Armenian Rice Pilaf, a prayerful Easter Tradition with Agnes Fuller
A culture of ancestors past, a paternal grandmother with high caliber culinary skills, and a traditional dish of simplicity each provide an ingredient in the recipe for Armenian Rice Pilaf, a dish of Easter Tradition for Agnes Fuller.
Growing up in a home with an Armenian father and an Italian mother, Agnes always considered her childhood as typical American. Similar as many American families, the roots of extended cultural traditions on both sides of Agnes’s family were mostly passed along through food, including Armenian Rice Pilaf. (I’ll share the Armenian style dyed Easter Eggs also shown above later this week.)
The place of Armenia is known in history as the first Christian country, and its foods, including Pilaf, are similar to those of the Middle East.
With strong Catholic faith and tradition, Agnes’s grandmother and then her daughter, Agnes’s Aunt, actively cooked full spreads of traditional foods for the Armenian community at their parish church following weekly mass.
Being a successful executive at the top radio station in the Philadelphia market doesn’t provide Agnes with a lot of free time for cooking. There are still a few dishes among those cultural traditions learned through her grandmother that Agnes cherishes in preparing well, if not to perfection, and Armenian Rice Pilaf is among her top favorites.
They say that food conjures memories of the heart and in Agnes’s case, the cultural past of the pilaf has ignited a richer depth of the recipe in a more spiritual way, through prayer.

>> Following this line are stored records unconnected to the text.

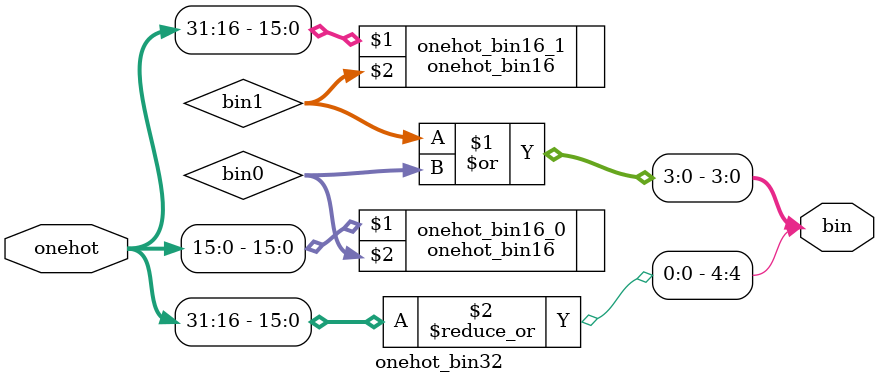
<source format=sv>
module onehot_bin32 (
    input  logic [31:0] onehot,
    output logic [ 4:0] bin
);
  logic [3:0] bin1, bin0;
  onehot_bin16 onehot_bin16_1(onehot[31:16], bin1);
  onehot_bin16 onehot_bin16_0(onehot[15: 0], bin0);
  assign bin = {|{onehot[31:16]}, bin1 | bin0};
endmodule

</source>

Along with enjoying an afternoon with an immensely generous woman, Agnes and I prepared and enjoyed sampling some favorite flavors among Armenian Easter food traditions; Armenian style dyed Easter eggs, sweet tasting Armenian style rolls, stuffed grape leaves, freshly prepared Armenian string cheese, olives and Armenian Rice Pilaf.

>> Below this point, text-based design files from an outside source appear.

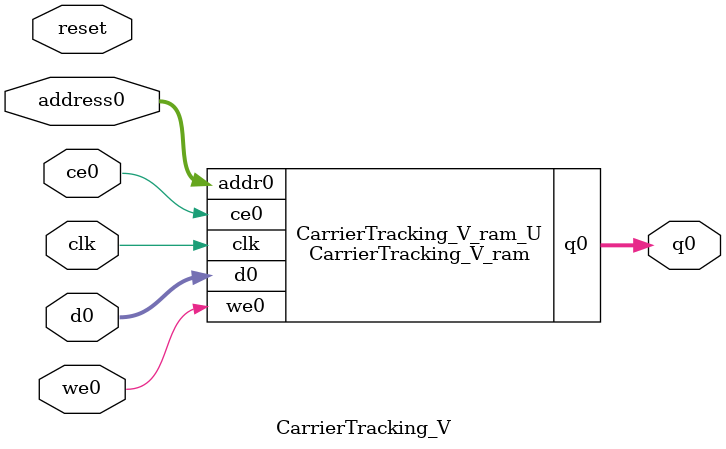
<source format=v>
`timescale 1 ns / 1 ps
module CarrierTracking_V_ram (addr0, ce0, d0, we0, q0,  clk);

parameter DWIDTH = 32;
parameter AWIDTH = 15;
parameter MEM_SIZE = 20000;

input[AWIDTH-1:0] addr0;
input ce0;
input[DWIDTH-1:0] d0;
input we0;
output reg[DWIDTH-1:0] q0;
input clk;

(* ram_style = "block" *)reg [DWIDTH-1:0] ram[0:MEM_SIZE-1];




always @(posedge clk)  
begin 
    if (ce0) begin
        if (we0) 
            ram[addr0] <= d0; 
        q0 <= ram[addr0];
    end
end


endmodule

`timescale 1 ns / 1 ps
module CarrierTracking_V(
    reset,
    clk,
    address0,
    ce0,
    we0,
    d0,
    q0);

parameter DataWidth = 32'd32;
parameter AddressRange = 32'd20000;
parameter AddressWidth = 32'd15;
input reset;
input clk;
input[AddressWidth - 1:0] address0;
input ce0;
input we0;
input[DataWidth - 1:0] d0;
output[DataWidth - 1:0] q0;



CarrierTracking_V_ram CarrierTracking_V_ram_U(
    .clk( clk ),
    .addr0( address0 ),
    .ce0( ce0 ),
    .we0( we0 ),
    .d0( d0 ),
    .q0( q0 ));

endmodule


</source>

Working out the recipe particulars for later sharing with you had only one catch, exacting the timing. Sensing my curiosity on the clock, Agnes shared with me her prayerful process of this simple yet timeless cultural preparation.

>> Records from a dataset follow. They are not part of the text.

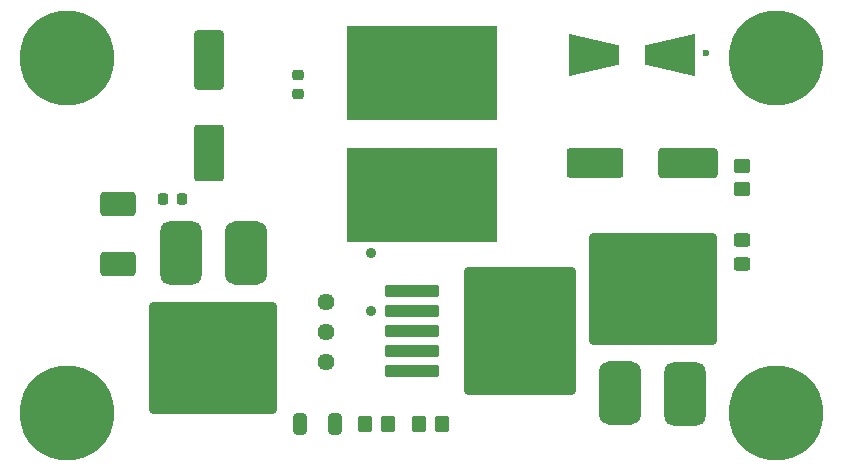
<source format=gbr>
G04 #@! TF.GenerationSoftware,KiCad,Pcbnew,8.0.5*
G04 #@! TF.CreationDate,2024-10-22T13:44:55+03:00*
G04 #@! TF.ProjectId,DC36_DC5,44433336-5f44-4433-952e-6b696361645f,rev?*
G04 #@! TF.SameCoordinates,Original*
G04 #@! TF.FileFunction,Soldermask,Top*
G04 #@! TF.FilePolarity,Negative*
%FSLAX46Y46*%
G04 Gerber Fmt 4.6, Leading zero omitted, Abs format (unit mm)*
G04 Created by KiCad (PCBNEW 8.0.5) date 2024-10-22 13:44:55*
%MOMM*%
%LPD*%
G01*
G04 APERTURE LIST*
G04 Aperture macros list*
%AMRoundRect*
0 Rectangle with rounded corners*
0 $1 Rounding radius*
0 $2 $3 $4 $5 $6 $7 $8 $9 X,Y pos of 4 corners*
0 Add a 4 corners polygon primitive as box body*
4,1,4,$2,$3,$4,$5,$6,$7,$8,$9,$2,$3,0*
0 Add four circle primitives for the rounded corners*
1,1,$1+$1,$2,$3*
1,1,$1+$1,$4,$5*
1,1,$1+$1,$6,$7*
1,1,$1+$1,$8,$9*
0 Add four rect primitives between the rounded corners*
20,1,$1+$1,$2,$3,$4,$5,0*
20,1,$1+$1,$4,$5,$6,$7,0*
20,1,$1+$1,$6,$7,$8,$9,0*
20,1,$1+$1,$8,$9,$2,$3,0*%
%AMOutline4P*
0 Free polygon, 4 corners , with rotation*
0 The origin of the aperture is its center*
0 number of corners: always 4*
0 $1 to $8 corner X, Y*
0 $9 Rotation angle, in degrees counterclockwise*
0 create outline with 4 corners*
4,1,4,$1,$2,$3,$4,$5,$6,$7,$8,$1,$2,$9*%
G04 Aperture macros list end*
%ADD10RoundRect,0.250000X0.450000X-0.325000X0.450000X0.325000X-0.450000X0.325000X-0.450000X-0.325000X0*%
%ADD11C,0.800000*%
%ADD12C,8.000000*%
%ADD13RoundRect,0.887500X-0.887500X1.812500X-0.887500X-1.812500X0.887500X-1.812500X0.887500X1.812500X0*%
%ADD14RoundRect,0.250000X-5.150000X4.450000X-5.150000X-4.450000X5.150000X-4.450000X5.150000X4.450000X0*%
%ADD15RoundRect,0.880000X-0.880000X1.845000X-0.880000X-1.845000X0.880000X-1.845000X0.880000X1.845000X0*%
%ADD16RoundRect,0.250000X-0.325000X-0.650000X0.325000X-0.650000X0.325000X0.650000X-0.325000X0.650000X0*%
%ADD17RoundRect,0.251000X-2.144000X-1.004000X2.144000X-1.004000X2.144000X1.004000X-2.144000X1.004000X0*%
%ADD18RoundRect,0.251000X-2.254000X-1.004000X2.254000X-1.004000X2.254000X1.004000X-2.254000X1.004000X0*%
%ADD19RoundRect,0.887500X0.887500X-1.812500X0.887500X1.812500X-0.887500X1.812500X-0.887500X-1.812500X0*%
%ADD20RoundRect,0.250000X5.150000X-4.450000X5.150000X4.450000X-5.150000X4.450000X-5.150000X-4.450000X0*%
%ADD21RoundRect,0.880000X0.880000X-1.845000X0.880000X1.845000X-0.880000X1.845000X-0.880000X-1.845000X0*%
%ADD22RoundRect,0.251000X1.004000X-2.144000X1.004000X2.144000X-1.004000X2.144000X-1.004000X-2.144000X0*%
%ADD23RoundRect,0.251000X1.004000X-2.254000X1.004000X2.254000X-1.004000X2.254000X-1.004000X-2.254000X0*%
%ADD24RoundRect,0.250000X-1.250000X0.755000X-1.250000X-0.755000X1.250000X-0.755000X1.250000X0.755000X0*%
%ADD25RoundRect,0.225000X0.225000X0.250000X-0.225000X0.250000X-0.225000X-0.250000X0.225000X-0.250000X0*%
%ADD26Outline4P,-2.150000X-1.800000X2.150000X-0.800000X2.150000X0.800000X-2.150000X1.800000X180.000000*%
%ADD27Outline4P,-2.150000X-1.800000X2.150000X-0.800000X2.150000X0.800000X-2.150000X1.800000X0.000000*%
%ADD28RoundRect,0.250000X-0.350000X-0.450000X0.350000X-0.450000X0.350000X0.450000X-0.350000X0.450000X0*%
%ADD29R,12.800000X8.000000*%
%ADD30C,1.440000*%
%ADD31RoundRect,0.250000X-0.450000X0.350000X-0.450000X-0.350000X0.450000X-0.350000X0.450000X0.350000X0*%
%ADD32RoundRect,0.225000X0.250000X-0.225000X0.250000X0.225000X-0.250000X0.225000X-0.250000X-0.225000X0*%
%ADD33RoundRect,0.250000X-2.050000X-0.300000X2.050000X-0.300000X2.050000X0.300000X-2.050000X0.300000X0*%
%ADD34RoundRect,0.250002X-4.449998X-5.149998X4.449998X-5.149998X4.449998X5.149998X-4.449998X5.149998X0*%
%ADD35C,0.600000*%
%ADD36C,0.900000*%
G04 APERTURE END LIST*
D10*
X150373000Y-98404000D03*
X150373000Y-96354000D03*
D11*
X90498000Y-80954000D03*
X91310779Y-78991779D03*
X91310779Y-82916221D03*
X93273000Y-78179000D03*
D12*
X93273000Y-80954000D03*
D11*
X93273000Y-83729000D03*
X95235221Y-78991779D03*
X95235221Y-82916221D03*
X96048000Y-80954000D03*
D13*
X108405000Y-97469000D03*
D14*
X105640000Y-106299000D03*
D15*
X102880000Y-97454000D03*
D16*
X112952000Y-111887000D03*
X115902000Y-111887000D03*
D17*
X137922000Y-89794000D03*
D18*
X145822000Y-89794000D03*
D19*
X140081000Y-109332000D03*
D20*
X142846000Y-100502000D03*
D21*
X145606000Y-109347000D03*
D22*
X105288000Y-88968000D03*
D23*
X105288000Y-81068000D03*
D24*
X97573000Y-93304000D03*
X97573000Y-98404000D03*
D25*
X102948000Y-92854000D03*
X101398000Y-92854000D03*
D26*
X144297000Y-80645000D03*
D27*
X137897000Y-80645000D03*
D12*
X153273000Y-80954000D03*
D28*
X123016000Y-111887000D03*
X125016000Y-111887000D03*
D29*
X123273000Y-92576000D03*
X123273000Y-82176000D03*
D11*
X90498000Y-110954000D03*
X91310779Y-108991779D03*
X91310779Y-112916221D03*
X93273000Y-108179000D03*
D12*
X93273000Y-110954000D03*
D11*
X93273000Y-113729000D03*
X95235221Y-108991779D03*
X95235221Y-112916221D03*
X96048000Y-110954000D03*
D12*
X153273000Y-110954000D03*
D30*
X115173000Y-106680000D03*
X115173000Y-104140000D03*
X115173000Y-101600000D03*
D28*
X118444000Y-111887000D03*
X120444000Y-111887000D03*
D31*
X150368000Y-90059000D03*
X150368000Y-92059000D03*
D32*
X112776000Y-83960000D03*
X112776000Y-82410000D03*
D33*
X122428000Y-100642000D03*
X122428000Y-102342000D03*
X122428000Y-104042000D03*
D34*
X131578000Y-104042000D03*
D33*
X122428000Y-105742000D03*
X122428000Y-107442000D03*
D35*
X127773000Y-108654000D03*
X129698000Y-99554000D03*
X131673000Y-101954000D03*
X133548000Y-108654000D03*
X129748000Y-101954000D03*
X135473000Y-99554000D03*
X129748000Y-106154000D03*
X135523000Y-106154000D03*
X129698000Y-104054000D03*
X133548000Y-104054000D03*
X129698000Y-108654000D03*
X127773000Y-104054000D03*
X133598000Y-106154000D03*
X131623000Y-108654000D03*
X131623000Y-99554000D03*
X133548000Y-99554000D03*
X135523000Y-101954000D03*
X133598000Y-101954000D03*
X127823000Y-106154000D03*
X127823000Y-101954000D03*
X127773000Y-99554000D03*
X131673000Y-106154000D03*
X135473000Y-104054000D03*
X131623000Y-104054000D03*
X135473000Y-108654000D03*
D36*
X118984000Y-102342000D03*
X118973000Y-97454000D03*
D35*
X147320000Y-80505999D03*
M02*

</source>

She said, ‘You know I don’t actually time the pilaf when I prepare it at home. Instead, I say the prayers of my childhood, and as I finish each set, I know the pilaf is ready for the next step. The prayers make me pause about my family roots while bringing forth tradition in my own family, those generations I now feed and with prayerful hope that they too will be nourished in happiness and peace.’
May your recipes in this Holy Week be filled with loving preparations and prayer.